Or magic items to encourage shenanigans, looking at you Alchemy Jug
You never know what players will do with two gallons of mayonnaise per day until they have it.
I’ve got an upcoming game. I’m stealing this. “Ring of infinite mayonnaise”
Sometimes you just need to apply mayo to the barbarian so they have a crispy crust when seared.
Other times your want to fill someone’s desk drawers.
Welcome to nethack, where even scrolls of genocide (removes entire monster classes upon reading) are considered to be not overpowered.
Does help that the things you can genocide are less nasty than the things you cannot, and you don’t want to be facing 100% the things you cannot genocide. Amuses me even more that the best use for scrolls of genocide is to read them while confused, which causes specific monsters to be summoned on demand
Do not read a scroll of genocide while confused.
It will genocide the player race, which is generally a bad idea. You want to read a cursed scroll instead.
Oops! Looks like it was me that was confused. Yes, don’t do that.
I wish my players would remember to use their cool magic items.
If it doesn’t do direct damage, it gets stuffed into a pocket and is never seen again.
Treantmonk’s Guide to Wizards and part 2 is a good guide for how to play wizards that can be ridiculously OP without directly doing much (if any) damage.

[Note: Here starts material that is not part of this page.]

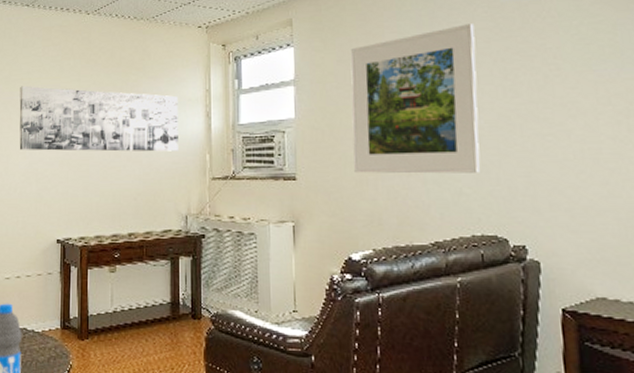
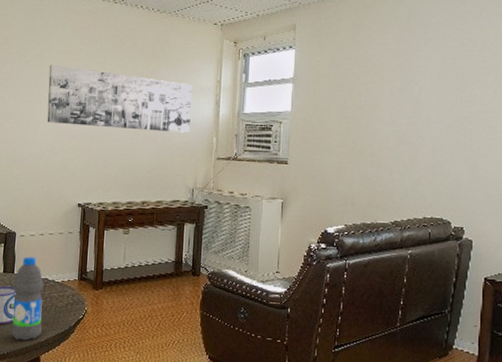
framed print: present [350,24,481,174] -> none [336,42,444,167]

As a GM this has always irritated me about other GM’s complaining their players are too powerful. My dude, you’re literally omnipotent. Your players cannot be too powerful, because you are all-powerful. Just throw bigger baddies at them. You only have to worry if one player starts getting way more powerful than the rest of the party. Then you either have to make sure everyone is cool with that asymmetrical dynamic or buff everyone else up to their level. But a party cannot be too powerful, it’s just a lack of GM creativity. /rant
A party can definitely be too powerful for the narrative you want to tell. If you’ve got a specific story with specific challenges in mind, then players can have abilities that can render those challenges moot.
Using Pathfinder as an example, but this would apply to several related systems too: You have some kind of ravine or other traversal challenge. Prior to gaining access to fly, the players need to use their skills to find whatever solution you’ve seeded into the world or come up with some creative solution you haven’t thought of yet. After gaining access to fly, they can simply fly across, nullifying the challenge.

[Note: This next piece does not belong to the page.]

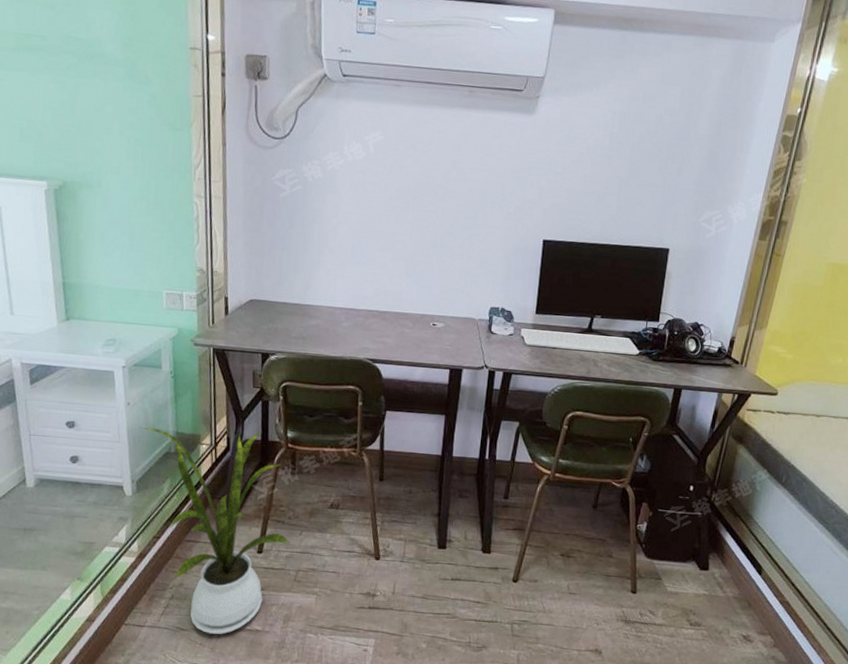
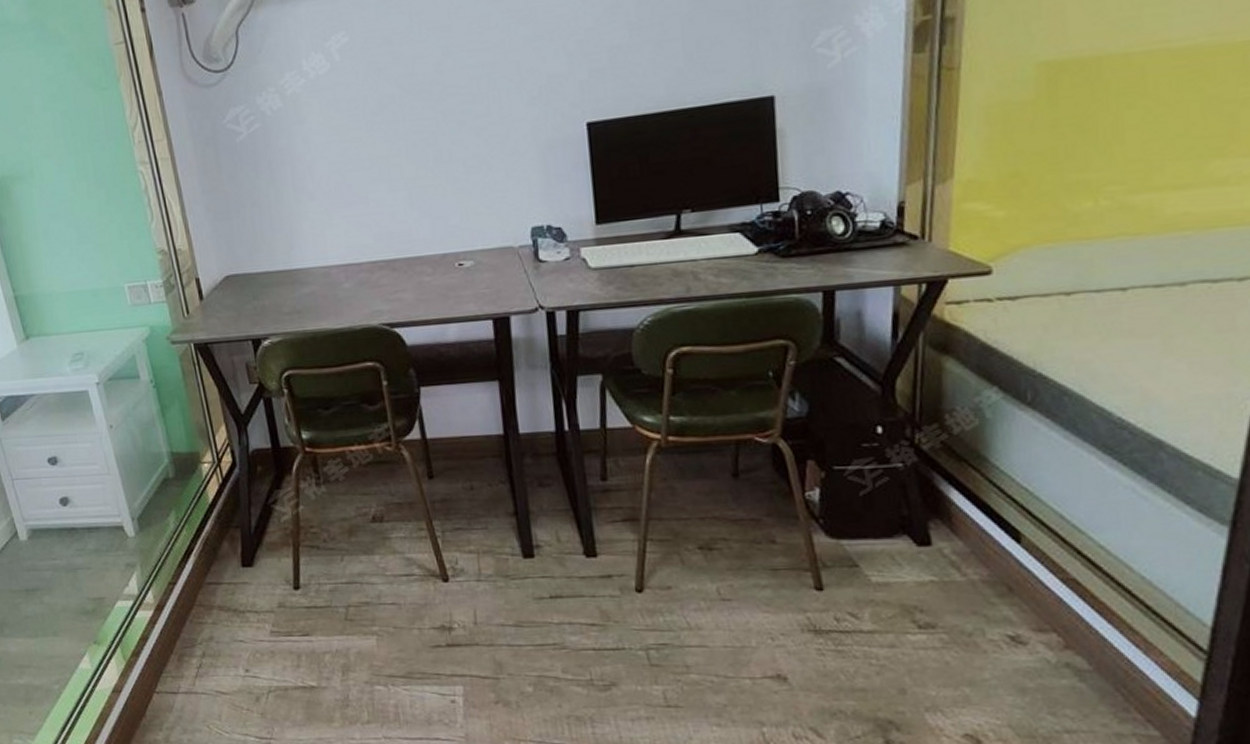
house plant: present [139,427,290,635] -> none [128,437,331,697]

All this is to say that in certain systems, it’s not simply the numbers but the nature of challenges that change as you gain power. A high-level party tells different stories than low-level parties (this isn’t an accident, it’s a feature), and if that’s not the kind of story the GM wants to tell, it can be a problem. Arguably, however, that’s something the GM should have been aware of when going into a system like DnD or Pathfinder and been prepared to raise the stakes to entirely different kinds of challenges.
We broke the Anima system in half with overpowered characters. Not that it holds together very well normally. One mage character boosting the tank’s strength high enough to lift a mountain and creating him a giant tungsten lump, another mage opening a portal directly above a bad guy’s tower, apply tungsten to tower at great speed. No more tower. The GM was too amused to be mad that we wrecked his whole plan. We used the same trick to launch a necronomicon into the sun (or near enough). Also so many magically created artefacts, creation mages are just bullshit. But I got away with it because I made some for everyone.
I working on a Tome of Forbidden Spells just to see what my players will do with weird magic
I was thinking more jokey. Not necessarily creepy, just weird. My plan was to make rules for all the weird meme spells like Greater Baja Blast
For me, balance issues are never the party vs. the monsters. I can tweak the monsters to make the encounters more challenging. Players want to feel powerful! Give them the tools over time to build the character they want to build.
It’s power disparity within the group that has always been the biggest problem. If you have players that are very knowledgeable about the game and know how to build optimally, other players may feel like their character isn’t good at anything because the more purposefully built characters will seem to be able to do so much more.
I usually have to balance that with custom feats or items to even things out. Disallowing multiclassing in 5e in my new campaign also helped. Too much front loading that encourage dips for the sake of dipping.
I suspend the tarrasque between dimensions to incapacitate it and prepare to create a post-scarcity society based off its infinitely replenishing flesh, blood and bones.
Wow, all this wonderful discussion off a silly meme, it warms my heart. Happy gaming everyone, just remember as long as everyone is having fun (GMs too) you’re doing it right.
Dragon Ball Z mechanics.
The coolest magical items don’t “break the scaling” anyway, because they do cool weird stuff, rather than just giving you spells or numbers.
My players need golf bags and caddies for all the shit they have. I love handing stuff out. It’s fun.